Why is the centre of Earth's axial precession perfectly perpendicular to the ecliptic? (is it?) It is my understanding that the Earth's axial precession is such that the line of the North pole pointing away from the planet traces out a circle on the celestial sphere with a period of roughly 26,000 years. My first question on reading this was, 'where is the centre of that circle?' In other words, what axis is the Earth's rotation precessing about? I had assumed this would be somewhat arbitrary but have since learned that it points towards the north ecliptic pole. Why is this? Am I correct to assume that planets naturally tend to rotate in the same plane as their orbits, but the effects of precession caused by other massive bodies cause the axis of rotation to oscillate around the north ecliptic instead?
(bonus) If so, then what is going on with Uranus and it's unusually high axial tilt? Is this another phenomenon or does Uranus' rotation axis also precess about it's own ecliptic north pole? Albeit with a much larger amplitude.
 A: The answer lies in the cause of the precession. Spinning objects don't simply precess of their own accord, it is the effect of other bodies acting on the rotation object to induce a torque.
In the case of the precession of the equinoxes, the precession is caused by the other bodies in the solar system, most significantly, the sun and the moon. Because the Earth is slightly oblique (the equatorial radius is greater than the polar radius), there is an equatorial bulge. Further, because of the tilt of the Earth's axis, this bulge is tilted with respect to the ecliptic. The gravitational pull of the sun acts more strongly on the side of the bulge closer to it and creates a small torque. Similar effects take place due to the presence of the moon, the combined effect is known as lunisolar precession. Other near by massive bodies also play a role. 

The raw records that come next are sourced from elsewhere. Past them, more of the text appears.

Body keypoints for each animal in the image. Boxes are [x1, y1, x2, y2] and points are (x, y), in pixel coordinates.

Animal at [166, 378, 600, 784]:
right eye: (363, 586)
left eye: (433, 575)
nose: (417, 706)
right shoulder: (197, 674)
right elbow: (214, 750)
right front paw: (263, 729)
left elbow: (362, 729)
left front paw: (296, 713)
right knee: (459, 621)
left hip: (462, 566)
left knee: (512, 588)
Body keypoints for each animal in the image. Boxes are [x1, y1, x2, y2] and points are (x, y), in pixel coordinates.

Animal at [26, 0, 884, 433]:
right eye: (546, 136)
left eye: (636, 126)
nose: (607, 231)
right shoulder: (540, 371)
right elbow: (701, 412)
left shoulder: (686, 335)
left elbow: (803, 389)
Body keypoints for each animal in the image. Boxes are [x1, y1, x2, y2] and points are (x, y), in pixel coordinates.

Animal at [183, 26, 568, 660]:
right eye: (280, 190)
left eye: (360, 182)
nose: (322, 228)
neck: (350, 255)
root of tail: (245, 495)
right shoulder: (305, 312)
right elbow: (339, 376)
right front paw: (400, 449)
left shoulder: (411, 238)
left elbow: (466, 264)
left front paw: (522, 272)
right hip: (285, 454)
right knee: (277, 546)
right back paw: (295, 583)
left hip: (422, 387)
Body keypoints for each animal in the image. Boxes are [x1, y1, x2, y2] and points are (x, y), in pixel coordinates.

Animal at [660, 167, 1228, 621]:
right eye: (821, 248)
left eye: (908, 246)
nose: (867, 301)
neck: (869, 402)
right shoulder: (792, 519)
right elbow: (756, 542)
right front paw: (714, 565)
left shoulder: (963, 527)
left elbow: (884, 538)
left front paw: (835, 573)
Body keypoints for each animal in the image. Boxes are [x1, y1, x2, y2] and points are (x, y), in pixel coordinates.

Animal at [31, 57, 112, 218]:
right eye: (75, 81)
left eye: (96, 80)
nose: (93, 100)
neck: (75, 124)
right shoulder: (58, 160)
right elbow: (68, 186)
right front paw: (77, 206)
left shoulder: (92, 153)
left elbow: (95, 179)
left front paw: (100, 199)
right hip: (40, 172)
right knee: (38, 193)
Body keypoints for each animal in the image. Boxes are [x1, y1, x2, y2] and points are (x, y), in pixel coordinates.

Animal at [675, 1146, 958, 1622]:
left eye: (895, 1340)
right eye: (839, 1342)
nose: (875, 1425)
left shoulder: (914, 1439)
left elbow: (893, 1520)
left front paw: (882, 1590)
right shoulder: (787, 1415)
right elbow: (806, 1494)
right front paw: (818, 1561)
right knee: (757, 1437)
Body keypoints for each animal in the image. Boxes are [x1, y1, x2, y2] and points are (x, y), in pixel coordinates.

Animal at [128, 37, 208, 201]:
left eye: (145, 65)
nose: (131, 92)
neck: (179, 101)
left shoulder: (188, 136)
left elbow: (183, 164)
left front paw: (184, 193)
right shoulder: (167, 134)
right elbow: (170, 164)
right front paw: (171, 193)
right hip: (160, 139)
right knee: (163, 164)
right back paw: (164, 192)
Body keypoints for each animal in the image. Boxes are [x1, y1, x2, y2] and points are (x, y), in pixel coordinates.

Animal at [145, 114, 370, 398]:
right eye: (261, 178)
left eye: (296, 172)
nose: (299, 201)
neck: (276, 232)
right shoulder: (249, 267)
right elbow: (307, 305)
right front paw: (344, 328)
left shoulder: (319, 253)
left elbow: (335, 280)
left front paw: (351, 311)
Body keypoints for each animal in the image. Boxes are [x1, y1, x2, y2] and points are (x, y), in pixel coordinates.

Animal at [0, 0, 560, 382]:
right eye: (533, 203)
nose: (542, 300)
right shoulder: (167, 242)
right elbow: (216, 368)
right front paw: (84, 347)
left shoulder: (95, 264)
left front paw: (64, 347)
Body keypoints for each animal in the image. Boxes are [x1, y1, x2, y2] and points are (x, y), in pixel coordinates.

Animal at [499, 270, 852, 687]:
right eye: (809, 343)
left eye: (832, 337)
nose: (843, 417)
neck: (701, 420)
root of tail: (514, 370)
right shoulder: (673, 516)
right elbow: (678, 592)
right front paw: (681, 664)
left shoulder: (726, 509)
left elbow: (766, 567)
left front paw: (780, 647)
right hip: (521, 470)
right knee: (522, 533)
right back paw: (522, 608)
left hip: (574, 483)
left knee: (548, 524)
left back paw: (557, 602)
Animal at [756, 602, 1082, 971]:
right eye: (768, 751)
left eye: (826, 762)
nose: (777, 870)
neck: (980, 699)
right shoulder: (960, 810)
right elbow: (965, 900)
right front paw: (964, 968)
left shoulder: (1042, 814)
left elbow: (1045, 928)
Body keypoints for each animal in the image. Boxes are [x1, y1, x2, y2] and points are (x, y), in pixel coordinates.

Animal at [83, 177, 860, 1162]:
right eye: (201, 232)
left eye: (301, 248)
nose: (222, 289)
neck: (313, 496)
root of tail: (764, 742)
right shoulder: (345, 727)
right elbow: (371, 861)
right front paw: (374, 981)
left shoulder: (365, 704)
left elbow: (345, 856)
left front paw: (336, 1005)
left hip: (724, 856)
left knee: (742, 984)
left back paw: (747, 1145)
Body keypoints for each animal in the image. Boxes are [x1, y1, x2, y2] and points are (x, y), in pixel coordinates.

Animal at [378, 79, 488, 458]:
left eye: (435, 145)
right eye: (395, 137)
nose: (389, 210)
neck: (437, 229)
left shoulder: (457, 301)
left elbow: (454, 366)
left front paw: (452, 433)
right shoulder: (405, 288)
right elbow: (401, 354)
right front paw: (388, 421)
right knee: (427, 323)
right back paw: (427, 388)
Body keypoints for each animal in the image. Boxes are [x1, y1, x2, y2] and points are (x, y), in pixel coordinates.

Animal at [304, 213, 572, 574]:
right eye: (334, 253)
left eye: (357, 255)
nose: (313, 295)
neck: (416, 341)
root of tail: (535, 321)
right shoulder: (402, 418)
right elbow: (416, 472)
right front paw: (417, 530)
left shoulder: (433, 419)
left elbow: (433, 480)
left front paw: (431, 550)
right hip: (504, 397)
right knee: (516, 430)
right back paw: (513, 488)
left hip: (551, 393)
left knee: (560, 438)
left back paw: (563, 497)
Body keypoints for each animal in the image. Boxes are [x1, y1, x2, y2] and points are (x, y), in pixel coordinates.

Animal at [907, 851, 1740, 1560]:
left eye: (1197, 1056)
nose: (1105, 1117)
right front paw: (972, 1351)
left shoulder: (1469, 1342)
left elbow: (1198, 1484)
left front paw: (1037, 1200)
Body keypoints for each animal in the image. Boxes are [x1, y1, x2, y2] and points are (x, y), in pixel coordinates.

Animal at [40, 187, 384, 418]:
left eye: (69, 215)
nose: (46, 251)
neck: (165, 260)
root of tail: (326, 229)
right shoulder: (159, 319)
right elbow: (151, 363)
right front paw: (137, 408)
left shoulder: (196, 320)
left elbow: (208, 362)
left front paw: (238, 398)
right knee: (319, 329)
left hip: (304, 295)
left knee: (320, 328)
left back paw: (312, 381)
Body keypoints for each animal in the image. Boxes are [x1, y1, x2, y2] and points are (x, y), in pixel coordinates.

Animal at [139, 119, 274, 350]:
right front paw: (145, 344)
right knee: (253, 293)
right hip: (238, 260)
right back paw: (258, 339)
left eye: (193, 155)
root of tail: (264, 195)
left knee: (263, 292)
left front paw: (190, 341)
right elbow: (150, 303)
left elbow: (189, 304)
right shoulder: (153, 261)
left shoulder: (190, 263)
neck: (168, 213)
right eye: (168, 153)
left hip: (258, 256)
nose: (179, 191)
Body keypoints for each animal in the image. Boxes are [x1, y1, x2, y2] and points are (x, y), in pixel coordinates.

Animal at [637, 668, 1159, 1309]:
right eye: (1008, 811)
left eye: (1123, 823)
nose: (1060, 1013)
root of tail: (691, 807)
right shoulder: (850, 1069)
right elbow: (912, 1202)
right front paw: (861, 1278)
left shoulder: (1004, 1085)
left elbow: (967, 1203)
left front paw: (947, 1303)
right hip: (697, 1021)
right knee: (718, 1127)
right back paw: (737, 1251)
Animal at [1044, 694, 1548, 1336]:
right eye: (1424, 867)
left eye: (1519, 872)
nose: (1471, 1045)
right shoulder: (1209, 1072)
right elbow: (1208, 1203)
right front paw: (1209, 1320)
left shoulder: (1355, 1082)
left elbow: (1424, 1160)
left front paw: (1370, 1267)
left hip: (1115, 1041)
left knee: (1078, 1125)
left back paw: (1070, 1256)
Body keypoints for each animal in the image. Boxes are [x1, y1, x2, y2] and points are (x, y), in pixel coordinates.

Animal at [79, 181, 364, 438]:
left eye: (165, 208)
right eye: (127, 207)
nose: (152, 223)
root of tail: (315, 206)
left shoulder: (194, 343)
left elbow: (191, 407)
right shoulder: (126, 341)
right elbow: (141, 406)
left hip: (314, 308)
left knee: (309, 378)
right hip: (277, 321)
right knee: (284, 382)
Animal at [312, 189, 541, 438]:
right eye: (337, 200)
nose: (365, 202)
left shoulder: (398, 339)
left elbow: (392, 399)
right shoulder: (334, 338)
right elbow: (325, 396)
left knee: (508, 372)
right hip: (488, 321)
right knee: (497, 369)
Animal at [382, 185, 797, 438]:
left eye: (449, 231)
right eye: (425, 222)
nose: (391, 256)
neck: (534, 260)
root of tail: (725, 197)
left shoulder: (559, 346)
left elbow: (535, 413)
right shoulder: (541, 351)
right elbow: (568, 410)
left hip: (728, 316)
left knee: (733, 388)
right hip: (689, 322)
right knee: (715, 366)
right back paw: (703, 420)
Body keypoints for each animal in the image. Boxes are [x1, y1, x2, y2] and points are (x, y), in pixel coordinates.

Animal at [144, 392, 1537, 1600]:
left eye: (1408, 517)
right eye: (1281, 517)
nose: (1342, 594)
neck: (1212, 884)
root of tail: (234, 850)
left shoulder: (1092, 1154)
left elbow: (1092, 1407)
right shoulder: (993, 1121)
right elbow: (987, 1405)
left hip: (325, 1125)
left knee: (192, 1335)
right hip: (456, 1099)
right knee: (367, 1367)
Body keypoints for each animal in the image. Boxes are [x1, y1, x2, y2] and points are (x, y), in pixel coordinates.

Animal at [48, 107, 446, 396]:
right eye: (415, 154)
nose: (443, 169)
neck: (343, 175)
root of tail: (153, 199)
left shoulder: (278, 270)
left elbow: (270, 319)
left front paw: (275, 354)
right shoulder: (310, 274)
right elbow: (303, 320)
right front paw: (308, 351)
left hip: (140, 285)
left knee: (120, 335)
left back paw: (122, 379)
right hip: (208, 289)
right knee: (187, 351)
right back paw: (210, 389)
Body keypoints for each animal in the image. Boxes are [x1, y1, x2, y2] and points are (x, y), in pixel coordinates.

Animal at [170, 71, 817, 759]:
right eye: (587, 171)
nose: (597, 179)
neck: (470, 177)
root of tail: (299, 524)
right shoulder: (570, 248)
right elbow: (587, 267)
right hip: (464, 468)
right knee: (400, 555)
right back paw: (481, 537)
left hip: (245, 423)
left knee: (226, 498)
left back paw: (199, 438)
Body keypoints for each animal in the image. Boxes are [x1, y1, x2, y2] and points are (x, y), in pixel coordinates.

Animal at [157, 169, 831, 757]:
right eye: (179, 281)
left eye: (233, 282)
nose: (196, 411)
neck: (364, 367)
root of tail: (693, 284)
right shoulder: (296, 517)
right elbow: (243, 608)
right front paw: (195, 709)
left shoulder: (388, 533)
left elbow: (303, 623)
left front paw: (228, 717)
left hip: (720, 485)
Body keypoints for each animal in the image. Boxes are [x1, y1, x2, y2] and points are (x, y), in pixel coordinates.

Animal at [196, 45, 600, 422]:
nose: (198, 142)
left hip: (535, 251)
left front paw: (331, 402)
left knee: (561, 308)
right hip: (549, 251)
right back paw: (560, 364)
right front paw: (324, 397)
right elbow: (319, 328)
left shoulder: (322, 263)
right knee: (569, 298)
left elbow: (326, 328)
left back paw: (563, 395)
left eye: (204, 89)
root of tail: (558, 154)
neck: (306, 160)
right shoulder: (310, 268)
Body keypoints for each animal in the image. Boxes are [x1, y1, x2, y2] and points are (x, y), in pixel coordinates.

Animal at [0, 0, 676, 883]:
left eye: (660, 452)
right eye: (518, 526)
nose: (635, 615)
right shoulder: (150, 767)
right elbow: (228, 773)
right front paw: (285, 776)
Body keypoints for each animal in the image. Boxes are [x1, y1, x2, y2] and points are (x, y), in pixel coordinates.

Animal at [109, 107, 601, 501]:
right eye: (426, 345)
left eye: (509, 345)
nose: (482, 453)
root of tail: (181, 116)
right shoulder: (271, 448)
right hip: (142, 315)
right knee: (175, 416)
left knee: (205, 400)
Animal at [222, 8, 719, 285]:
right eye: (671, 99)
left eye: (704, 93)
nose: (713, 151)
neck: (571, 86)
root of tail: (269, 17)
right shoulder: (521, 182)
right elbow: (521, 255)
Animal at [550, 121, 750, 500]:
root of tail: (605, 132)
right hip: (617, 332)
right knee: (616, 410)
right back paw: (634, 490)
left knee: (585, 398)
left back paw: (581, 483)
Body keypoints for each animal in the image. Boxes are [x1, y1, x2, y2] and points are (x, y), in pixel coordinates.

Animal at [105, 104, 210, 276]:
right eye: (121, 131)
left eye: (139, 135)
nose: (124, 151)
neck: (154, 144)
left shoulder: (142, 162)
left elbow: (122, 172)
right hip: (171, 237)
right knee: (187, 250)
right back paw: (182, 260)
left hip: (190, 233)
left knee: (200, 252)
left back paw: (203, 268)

A complete understanding of how/why this torque produces the effects of precession requires an understanding of angular momentum in general and is relatively trivial given that.
To answer the question explicitly, the centre of axial precession points roughly along the ecliptic pole because the effect is caused by the sun (which is always on the ecliptic) and the moon (which is very close to the ecliptic).
A: The way I read this question it is really asking about the orientation of the axis of rotation of a perfect axisymmetric planet (which would not have any precession). 
I think this comes down to how the original planetary accretion disk formed, and how planets condensated out of it. I am not an expert in astrophysics, but my understanding is that the material in the accretion disk has angular momentum that is uniform to a good approximation (although not exactly), and normal to the ecliptic plane. Without external disturbances, we therefore expect the planets to rotate around axes normal to the ecliptic plane. However, if you have collisions with objects outside of the solar system, the axis of rotation of a planet subject to such a collision may be different.
Such collisions probably occur to some degree for all planets. Neptune is a significant outlier, with an axis of rotation tilted by about 30 degrees. Pluto is even worse (well, poor Pluto is not counted as a member of the club anymore), with an axis that's almost exactly in the ecliptic plane. Per Bill's comment, Earth's axis of rotation precesses around an axis that is tilted a bit more than 23 degrees relative to the normal on the ecliptic plane.